What is important is that you make sure your muscles are challenged in every workout if you wish for continued change in body composition (bigger/ more muscle). The Challenge refers to the level of Intensity of the workout. There are many ways to challenge your muscles and make it more Intense for them, to solicit change - e.g. increase weight, increase volume, increase time under tension, decrease rest periods, use different exercise variations, decrease rep tempo, drop-sets, rest-pause sets plus other set structures. However, there are ways in which the muscles fatigue that you absolutely must take advantage of for maximal muscle gain:

1. Positive Failure

This is when the weight cannot be lifted up anymore, Concentrically. When training alone this will be the time the set stops, as no more movement of the weight can occur. This is the first part of the exercise that will fail and is anatomically the weakest of the 3 steps to full muscular failure.

Increase Intensity By:

Incorporating a Rest/Pause Set on the last Set of each exercise.

2. Static Failure

This is when the weight cannot be held Isometrically any longer during the exercise, meaning it cannot be held in one position without lowering the weight.
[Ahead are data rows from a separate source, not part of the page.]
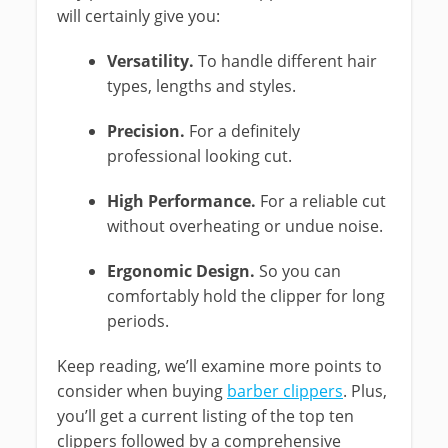
will certainly give you:
Versatility.
To handle different hair
types, lengths and styles.
Precision.
For a definitely
professional looking cut.
High Performance.
For a reliable cut
without overheating or undue noise.
Ergonomic Design.
So you can
comfortably hold the clipper for long
periods.
Keep reading, we’ll examine more points to
consider when buying
barber clippers
. Plus,
you’ll get a current listing of the top ten
clippers followed by a comprehensive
Isometric holds can be included at any part of the rep or set but are generally included only after reaching positive failure and started from the apex/ top of the movement. This will be the second part of the exercise that will fail and is the second weakest of the 3 steps to full muscular failure.

Increase Intensity By:

Incorporating an Isometric Hold to failure at the apex of the movement on the last rep.